Action item -> What must be written out is each line from the one holding "grey binoculars [578,26,640,75]" through the end of the records, word for word, minus any pictures.

%%

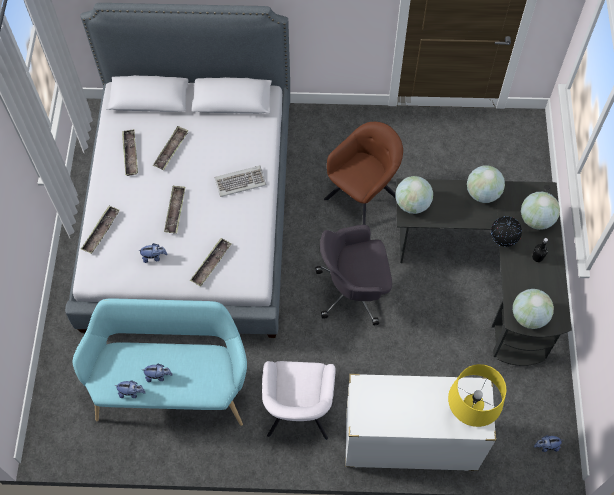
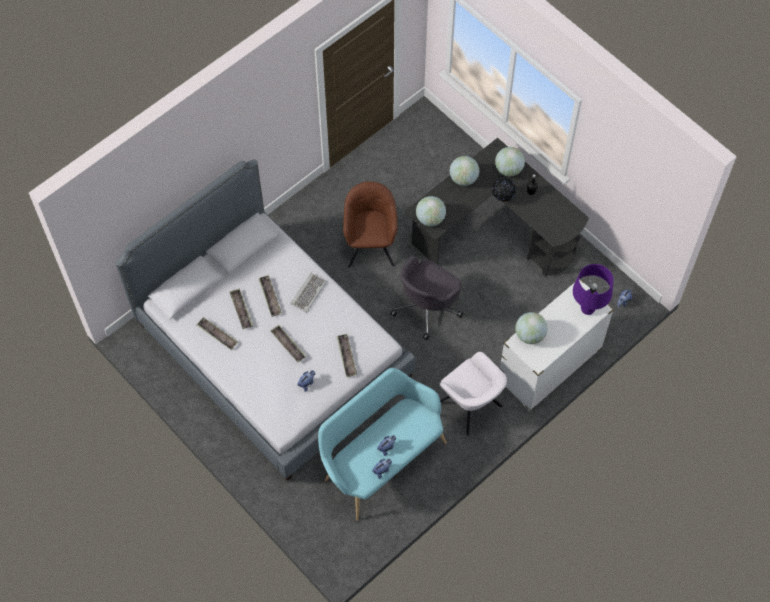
camera: 45 degrees left, 0 degrees up
tray [81,206,120,254] -> tray moved to [258,275,282,316]
yellow table lamp [448,364,506,427] -> purple table lamp [573,264,613,315]
globe [513,289,554,329] -> globe moved to [515,312,548,344]

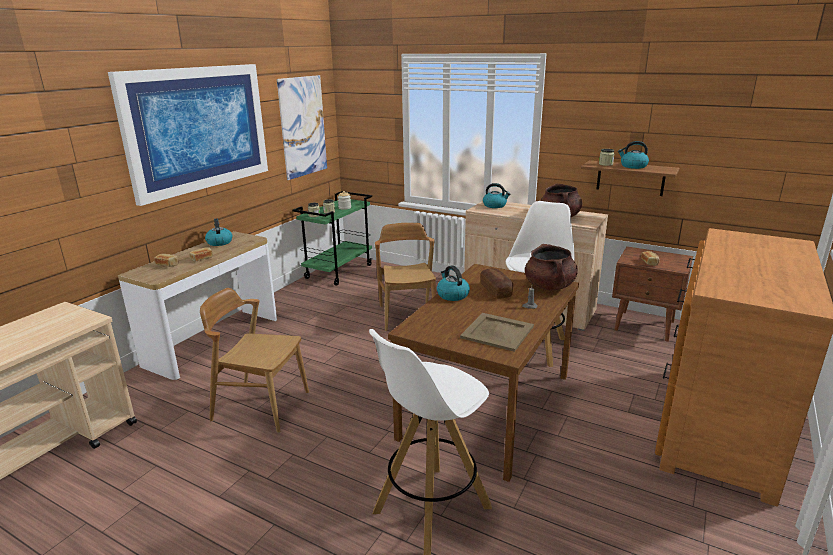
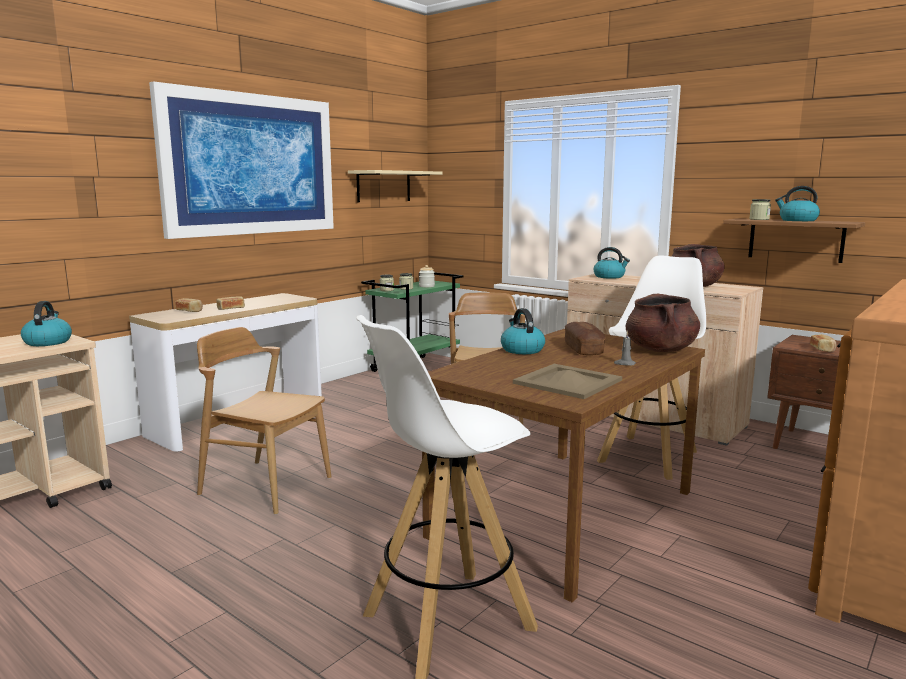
camera: 10 degrees right, 10 degrees down
kettle [205,218,232,246] -> kettle moved to [21,301,72,346]
picture [277,75,327,180] -> beige shelf [348,170,443,202]

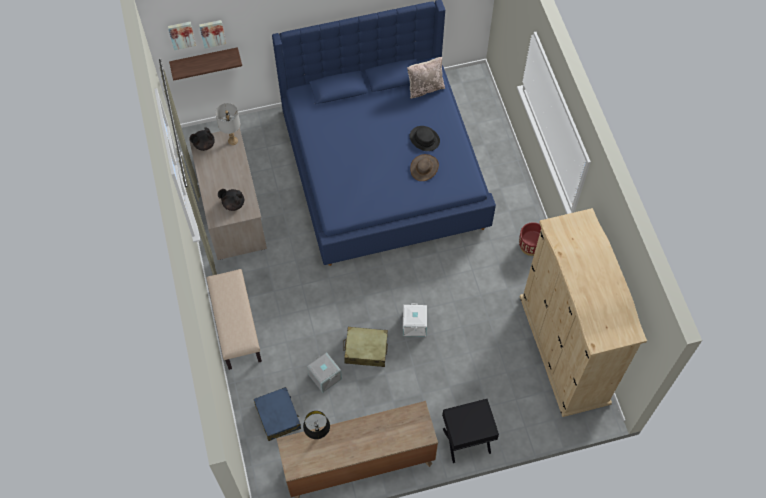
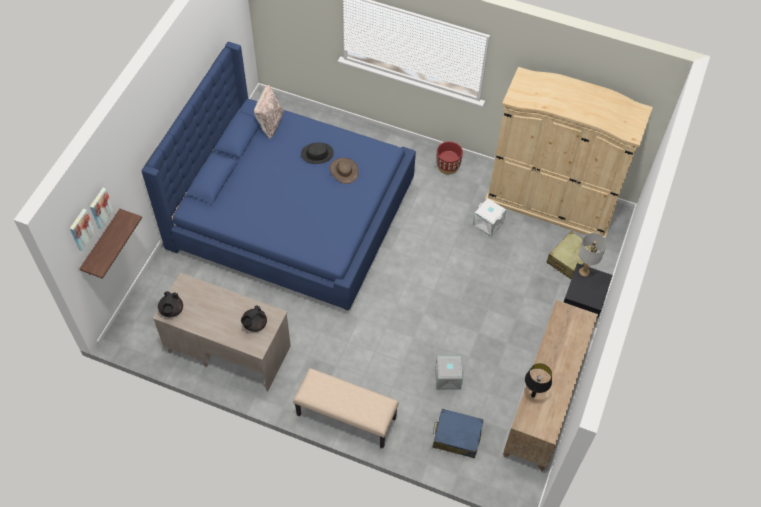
camera: 55 degrees left, 5 degrees down
grey table lamp [215,103,240,145] -> grey table lamp moved to [579,233,607,276]
beige suitcase [343,327,388,367] -> beige suitcase moved to [547,231,598,279]
white storage box [403,303,427,337] -> white storage box moved to [473,198,506,236]

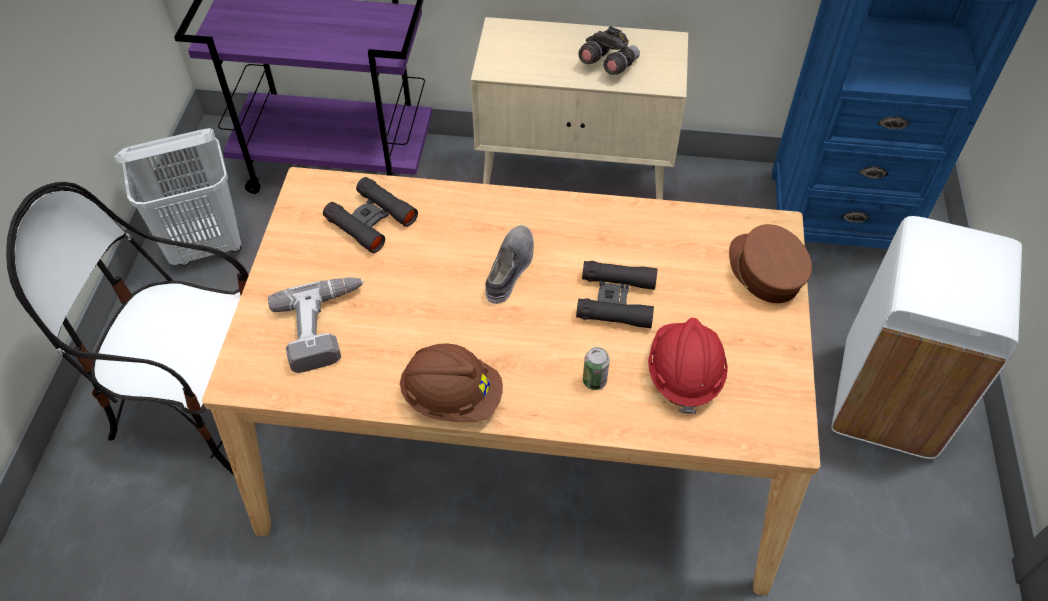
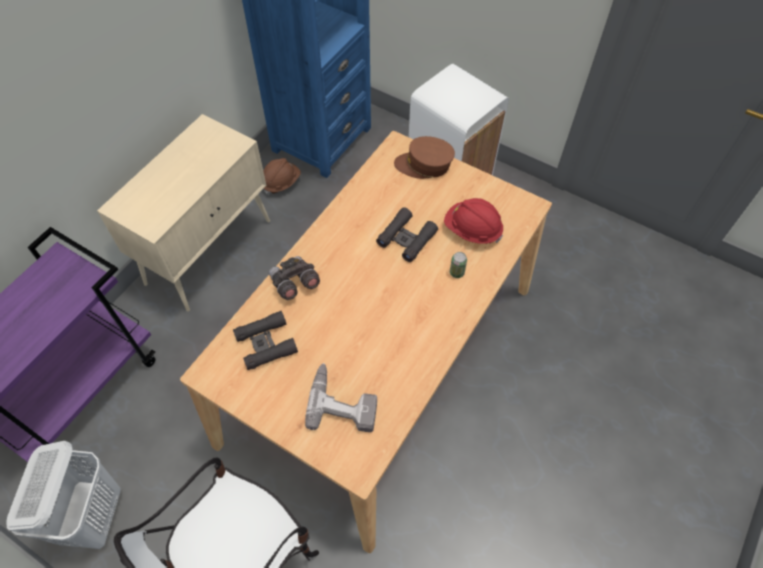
camera: 65 degrees left, 5 degrees up
brown hard hat [399,343,503,422] -> brown hard hat moved to [263,158,301,195]
grey shoe [485,225,534,304] -> none
grey binoculars [578,26,640,75] -> grey binoculars moved to [269,256,320,300]

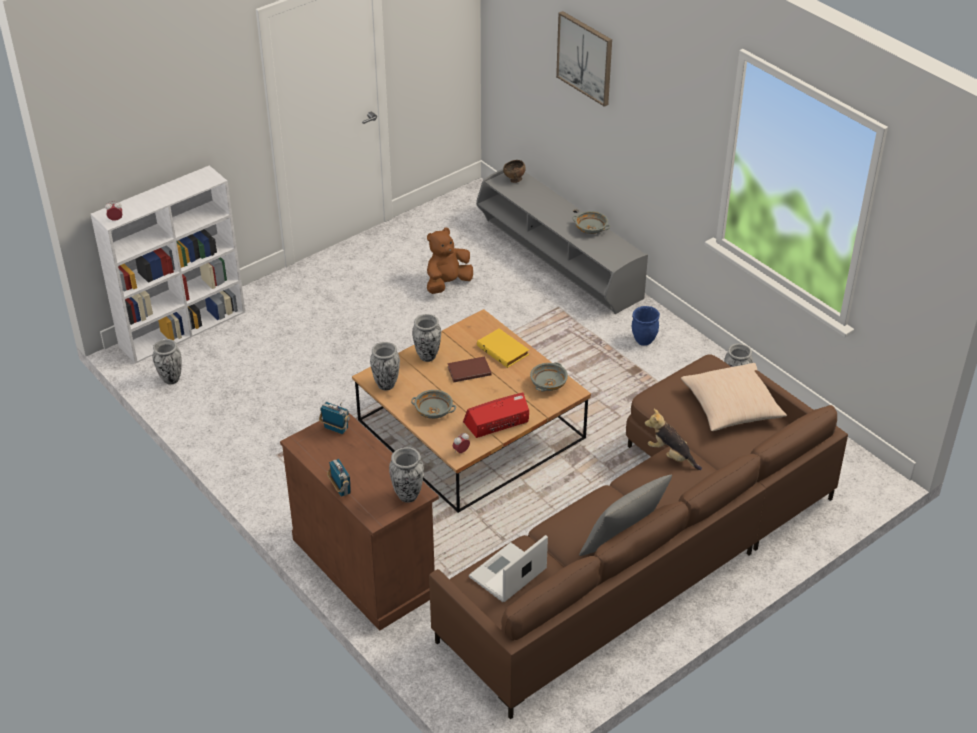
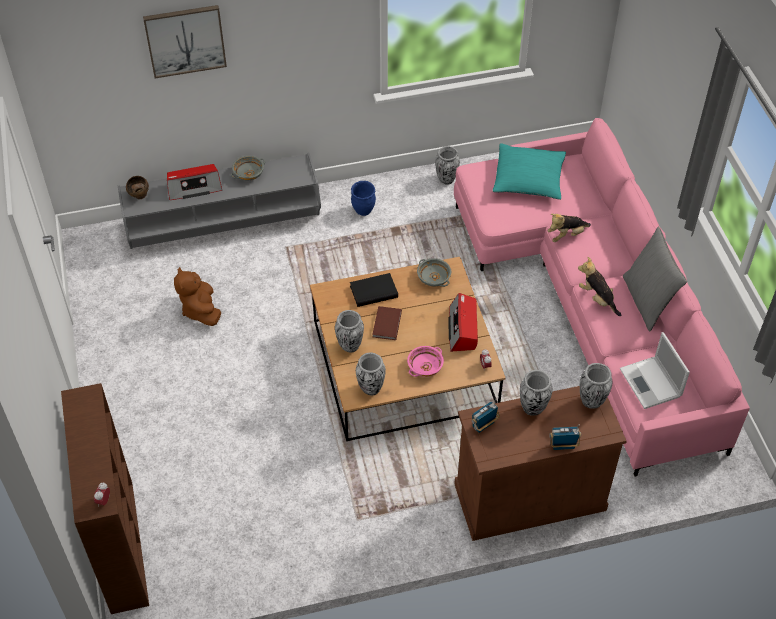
camera: 65 degrees left, 10 degrees up
white bookcase [91,166,245,363] -> brown bookcase [61,383,149,614]
vase [152,339,182,385] -> vase moved to [520,370,552,416]
grey bowl [411,390,456,419] -> pink bowl [407,346,444,377]
brown sofa [429,354,848,720] -> pink sofa [454,118,750,476]
yellow book [477,328,529,368] -> black book [350,273,398,307]
beige pillow [681,363,787,431] -> turquoise pillow [492,144,566,200]
none -> radio [167,164,222,200]
none -> plush toy [578,257,621,316]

%%

Answer below ->
grey binoculars [578,26,640,75] -> grey binoculars moved to [269,256,320,300]

camera: 65 degrees left, 10 degrees up
white bookcase [91,166,245,363] -> brown bookcase [61,383,149,614]
vase [152,339,182,385] -> vase moved to [520,370,552,416]
grey bowl [411,390,456,419] -> pink bowl [407,346,444,377]
brown sofa [429,354,848,720] -> pink sofa [454,118,750,476]
yellow book [477,328,529,368] -> black book [350,273,398,307]
beige pillow [681,363,787,431] -> turquoise pillow [492,144,566,200]
none -> radio [167,164,222,200]
none -> plush toy [578,257,621,316]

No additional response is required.